A autorização do uso do polígrafo não teria poupado a Polícia Civil do Rio de ter de ouvir duas versões opostas de Tainá Ferreira, babá de Henry Borel, e da empregada doméstica do vereador Jairo Jr. sobre o assassínio sob tortura do menino de 4 anos pelo “Maçaranduba de Bangu”, acusado de chefiar uma milícia? Que tal seria autorizar a tecnologia a detectar os fatos relatados nos votos dos oito ministros do STF que acordaram subitamente para a incompetência de Sergio Moro para julgar o citado Lulinha Rumo ao Centro, após cinco anos de confirmações em todas as instâncias, incluindo as dos próprios “chaveiros de tornozeleiras”?

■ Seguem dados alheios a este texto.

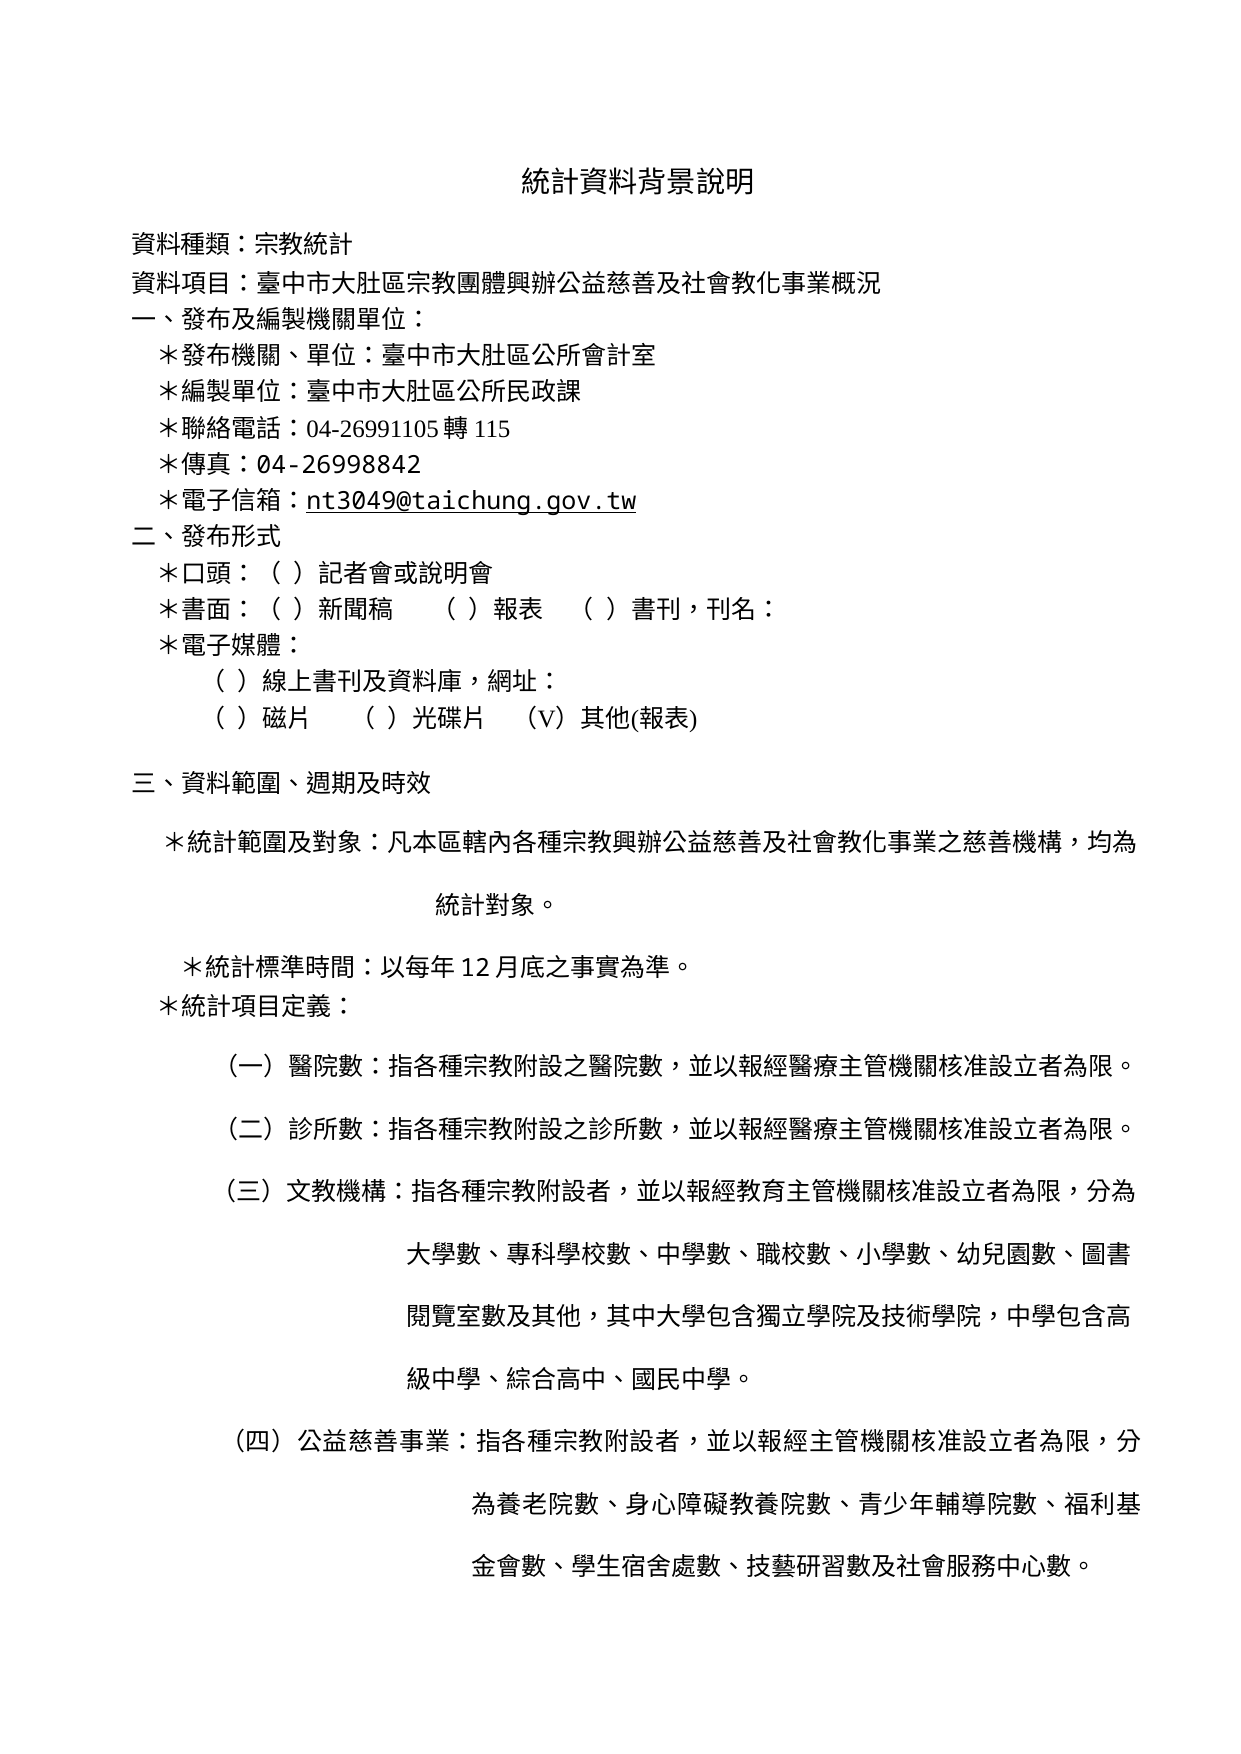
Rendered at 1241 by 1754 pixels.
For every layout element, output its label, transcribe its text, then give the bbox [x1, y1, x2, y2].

O que restaria das lives semanais do presidente da República e seus sequazes se os arroubos nelas perpetrados fossem denunciados como mentirosos pelo frio e imparcial aparelhinho, tá OK? Como diria o Cristo, que o apreciador de milicianos Jair (quase Jairo) diz venerar, “em verdade, em verdade, eu vos digo”, a submissão das sessões da Câmara, do Senado e do próprio Congresso não faria os sinais de falta de convicção do que dizem os ditos representantes do povo do alto da tribuna, na qual exercem a sua imunidade, ou seja, impunidade com pê oculto, virar tábula rasa?

Mas este escriba, que nunca viu um polígrafo ao vivo, pode garantir, com certeza absoluta, que quem inventou a polarização, que agora a soi-disante oposição execra, foi o protagonista deste texto, “o cara”, conforme Obama, que também talvez não passasse incólume por uma dose do soro da verdade… Poucos se lembram de que foi o PT que inventou o abismo insondável entre nós e eles, e não a extrema direita, que também não é tão infensa assim ao uso da patranha como método. É que, tal qual a verdade, a memória não é muito popular e benquista no país onde agora a cúpula da Justiça se prepara para condenar o julgador e permitir que um tríplice condenado dispute um pleito no qual talvez se confirme o velho brocardo de bardo segundo o qual quem mentir mais vai chorar menos.

Calma, Centrão de Eduardo Cunha e Arthur Lira! Ninguém aceitará essa ideia do “polígrafo para todos”. No máximo, Planalto, Congresso e Supremo exigirão a prova da verdade inútil apenas dos inimigos antifas.